There are a million reasons why someone would choose not to come forward about being sexually assaulted or harassed. There's the fear of retaliation. There's the shame in thinking they did something wrong, even none of its their fault. Then there's the reality of not being believed — of being labelled liars hell-bent on destroying reputations. This year, though, saw hundreds of victims break their silence, exposing the gross, violent actions of men in power. Now those survivors are gracing the cover of TIME's coveted end-of-year issue and the responses to TIME's "Person of the Year" are as powerful as their courage.
Ashley Judd, Susan Fowler, Adama Iwu, Isabel Pascual, and Taylor Swift are just five sexual assault and harassment survivors representing "The Silence Breakers," TIME's term for all the men and women who've come forward this year to demand justice. These silence breakers helped renew a movement, started by activist Tarana Burke, that forced industries — from entertainment to journalism — to reckon with its history of enabling perpetrators while turning away from victims crying out for help. So far, some justice has been served in the last few months: Netflix, for example, fired actors Kevin Spacey and Danny Masterson, both of whom have multiple sexual assault allegations lodged against them, according to TV Line. But that should just be the start.

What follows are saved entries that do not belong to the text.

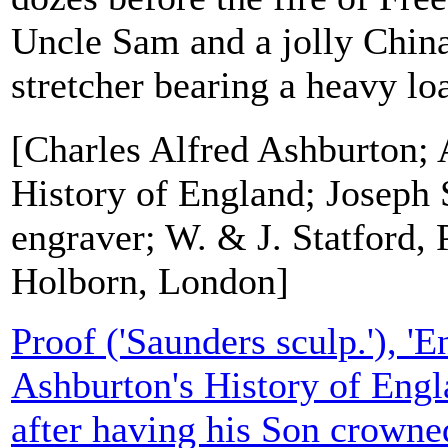
Uncle Sam and a jolly Chi
stretcher bearing a heavy load
[Charles Alfred Ashburton; 
History of England; Joseph 
engraver; W. & J. Statford, 
Holborn, London]
Proof ('Saunders sculp.'), '
Ashburton's History of Engla
after having his Son crowne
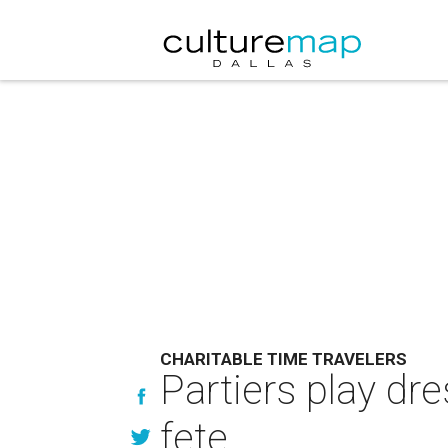
CHARITABLE TIME TRAVELERS
Partiers play dre
fete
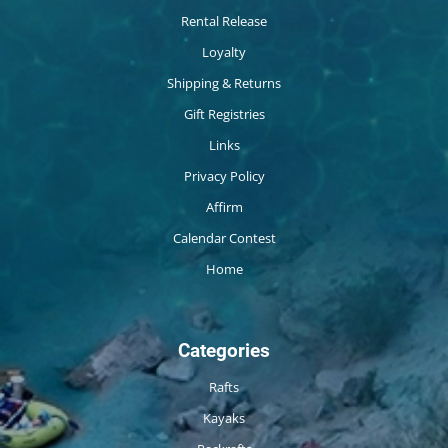
Rental Release
Loyalty
Shipping & Returns
Gift Registries
Links
Privacy Policy
Affirm
Calendar Contest
Home
Categories
Rafts
Kayaks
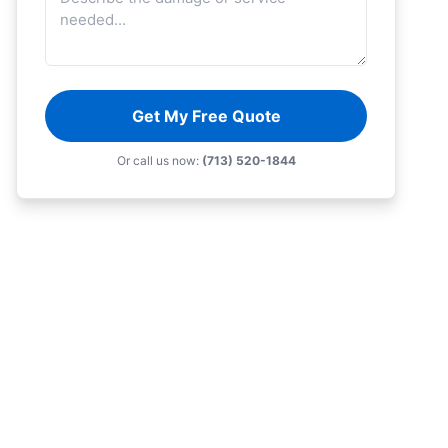
Get My Free Quote
Or call us now:
(713) 520-1844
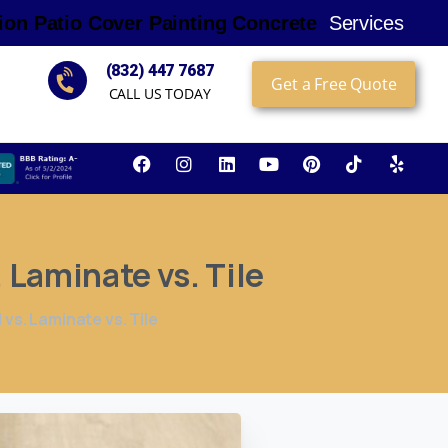
i
o
n
P
a
t
i
o
C
o
v
e
r
P
a
i
n
t
i
n
g
C
o
n
c
r
e
t
e
Services
(832) 447 7687
Get a Free Quote
CALL US TODAY
.
Laminate
vs.
Tile
s. Laminate vs. Tile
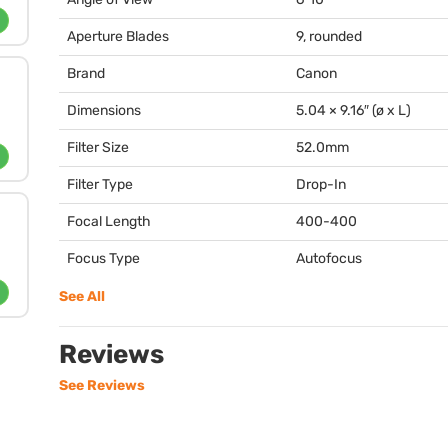
Aperture Blades
9, rounded
Brand
Canon
Dimensions
5.04 × 9.16″ (ø x L)
Filter Size
52.0mm
Filter Type
Drop-In
Focal Length
400-400
Focus Type
Autofocus
See All
Reviews
See Reviews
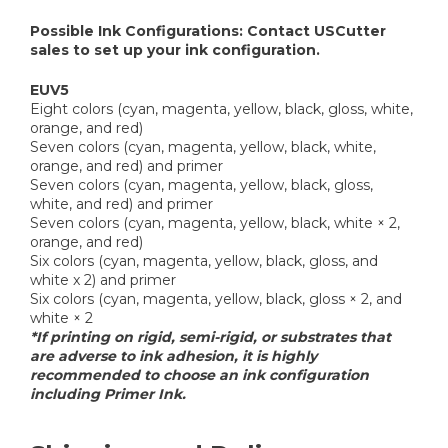
Possible Ink Configurations: Contact USCutter
sales to set up your ink configuration.
EUV5
Eight colors (cyan, magenta, yellow, black, gloss, white,
orange, and red)
Seven colors (cyan, magenta, yellow, black, white,
orange, and red) and primer
Seven colors (cyan, magenta, yellow, black, gloss,
white, and red) and primer
Seven colors (cyan, magenta, yellow, black, white × 2,
orange, and red)
Six colors (cyan, magenta, yellow, black, gloss, and
white x 2) and primer
Six colors (cyan, magenta, yellow, black, gloss × 2, and
white × 2
*If printing on rigid, semi-rigid, or substrates that
are adverse to ink adhesion, it is highly
recommended to choose an ink configuration
including Primer Ink.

This year has been a triggering one for sexual assault and harassment survivors. As TIME pointed out in its "Person of the Year" editorial, 2017 started off with Donald Trump being sworn in as the 45th president of the United States. Trump, himself, has a long history of sexual misconduct, according to Rolling Stone, and a few months before taking office, was at the center of controversy involving a conversation in which he seemingly bragged about sexual assault.
Since then, more and more survivors have come forward with stories of sexual misconduct at the hands of other prominent figures. But it wasn't until October, when the New York Times published an expose on Hollywood producer Harvey Weinstein, that the floodgates opened. Dozens upon dozens of celebrities including Ashley Judd, Asia Argento, Vu Thu Phuong, Lupita Nyong'o, Rose McGowan, and Eva Green — not to mention former employees, journalists, and models as well — have opened up publicly about being victimized by Weinstein. Their revelations have led other survivors of other powerful perpetrators to come forward; Ben Affleck, John Besh, Matt Lauer, Kevin Spacey, Russell Simmons, Charlie Rose, Al Franken, Dustin Hoffman, and Jeremy Piven are just some of the men who are facing allegations of sexual assault or harassment by men and women, according to the Atlanta Journal-Constitution.
In addition to TIME's cover stars, "The Silence Breakers" also include actor Selma Blair, the plaintiffs in the Plaza Hotel case, director Blaise Godve Lipman, journalist Sandra Muller, and actor Terry Crews, who took to Twitter to report his experience of being sexually assaulted by a Hollywood agent. The magazine also featured domestic workers, tech engineers, lawmakers, professors, and other non-celebrities and entertainers that have come forward over the last year. If nothing else, the wide range of industries that the silence breakers represents further proves just how pervasive rape culture is in American society.
The responses to TIME's choice for "Person of the Year" goes to show that survivors deserve attention. They deserve to be believed. They deserve to be lifted up above the powerful men that have abused and victimized them. And it is time that they are supported, whether they've come forward or not.
As TIME editor-in-chief Edward Felsenthal said during an appearance on the Today show Wednesday, according to CBS News,
This is the fastest moving social change we've seen in decades, and it began with individual acts of courage by hundreds of women — and some men, too — who came forward to tell their own stories.